● Activity
All records below are to be transcribed exactly, with every picture left out.

━━ Source material ━━

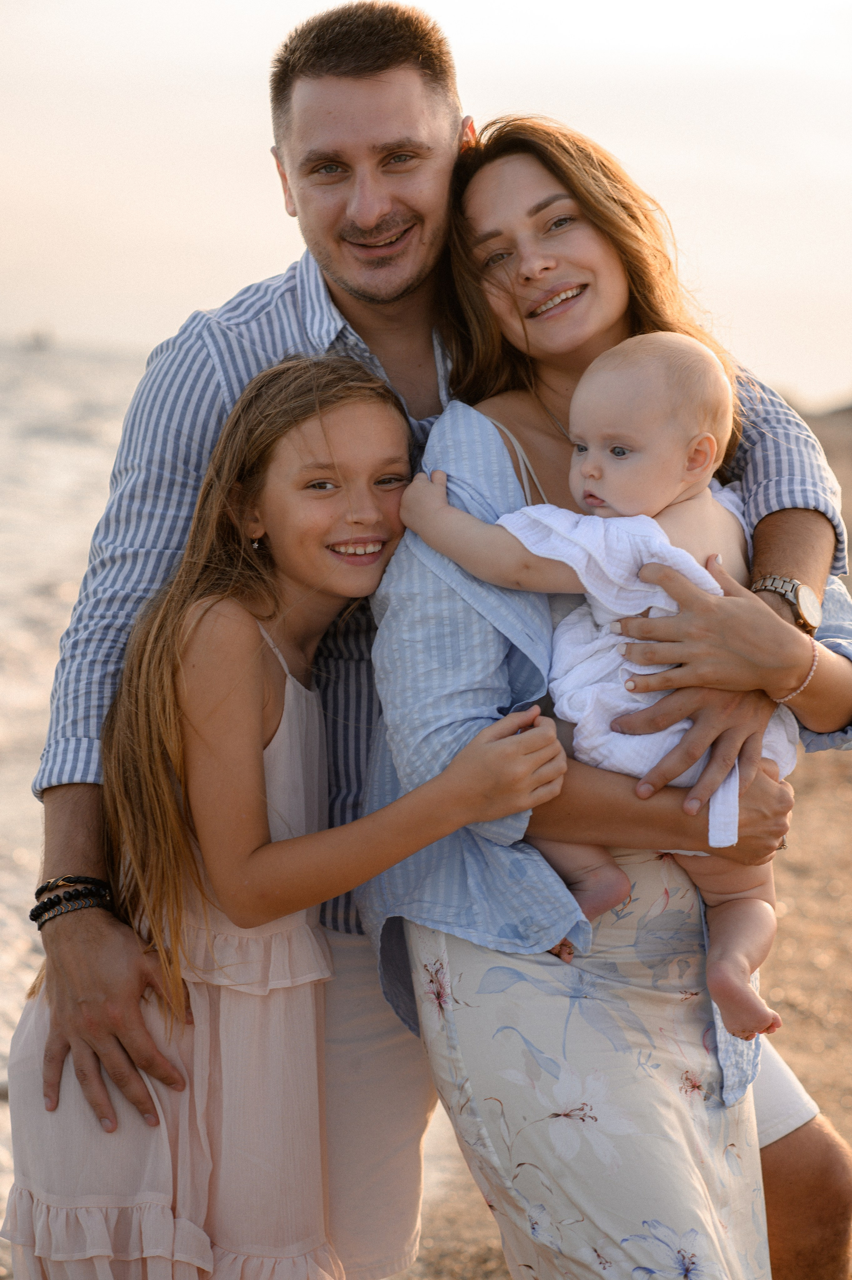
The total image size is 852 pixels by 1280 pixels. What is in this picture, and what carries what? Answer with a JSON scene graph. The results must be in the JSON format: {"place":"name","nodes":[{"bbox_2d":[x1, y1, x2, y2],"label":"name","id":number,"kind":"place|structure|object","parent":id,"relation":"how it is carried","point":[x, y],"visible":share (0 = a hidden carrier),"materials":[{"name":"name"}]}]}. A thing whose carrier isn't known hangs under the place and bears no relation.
{"place":"outdoors","nodes":[
{"label":"outdoors","id":0,"kind":"place"},
{"bbox_2d":[0,332,148,1253],"label":"sea","id":1,"kind":"structure","parent":0,"point":[73,452],"materials":[{"name":"liquid"}]},
{"bbox_2d":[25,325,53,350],"label":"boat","id":2,"kind":"object","parent":1,"relation":"on","point":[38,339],"visible":0.9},
{"bbox_2d":[0,0,851,412],"label":"sky","id":3,"kind":"structure","parent":0,"point":[246,146],"materials":[{"name":"white"}]},
{"bbox_2d":[395,416,851,1279],"label":"sand","id":4,"kind":"structure","parent":0,"point":[850,1141],"materials":[{"name":"brown sand"}]},
{"bbox_2d":[1,356,573,1279],"label":"girl","id":5,"kind":"object","parent":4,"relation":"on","point":[343,477],"visible":0.95},
{"bbox_2d":[15,0,849,1279],"label":"man","id":6,"kind":"object","parent":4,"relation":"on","point":[73,850],"visible":0.77},
{"bbox_2d":[364,114,851,1279],"label":"woman","id":7,"kind":"object","parent":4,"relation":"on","point":[472,434],"visible":0.78},
{"bbox_2d":[397,334,807,1033],"label":"baby","id":8,"kind":"object","parent":7,"relation":"in","point":[589,499],"visible":0.65}
]}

━━━

● Response
The total image size is 852 pixels by 1280 pixels. What is in this picture, and what carries what? Answer with a JSON scene graph. The results must be in the JSON format: {"place":"name","nodes":[{"bbox_2d":[x1, y1, x2, y2],"label":"name","id":number,"kind":"place|structure|object","parent":id,"relation":"how it is carried","point":[x, y],"visible":share (0 = a hidden carrier),"materials":[{"name":"name"}]}]}. A thing whose carrier isn't known hangs under the place and bears no relation.
{"place":"outdoors","nodes":[
{"label":"outdoors","id":0,"kind":"place"},
{"bbox_2d":[0,332,148,1253],"label":"sea","id":1,"kind":"structure","parent":0,"point":[73,452],"materials":[{"name":"liquid"}]},
{"bbox_2d":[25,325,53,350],"label":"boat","id":2,"kind":"object","parent":1,"relation":"on","point":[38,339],"visible":0.9},
{"bbox_2d":[0,0,851,412],"label":"sky","id":3,"kind":"structure","parent":0,"point":[246,146],"materials":[{"name":"white"}]},
{"bbox_2d":[395,416,851,1279],"label":"sand","id":4,"kind":"structure","parent":0,"point":[850,1141],"materials":[{"name":"brown sand"}]},
{"bbox_2d":[1,356,573,1279],"label":"girl","id":5,"kind":"object","parent":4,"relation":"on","point":[343,477],"visible":0.95},
{"bbox_2d":[15,0,849,1279],"label":"man","id":6,"kind":"object","parent":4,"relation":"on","point":[73,850],"visible":0.77},
{"bbox_2d":[364,114,851,1279],"label":"woman","id":7,"kind":"object","parent":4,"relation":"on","point":[472,434],"visible":0.78},
{"bbox_2d":[397,334,807,1033],"label":"baby","id":8,"kind":"object","parent":7,"relation":"in","point":[589,499],"visible":0.65}
]}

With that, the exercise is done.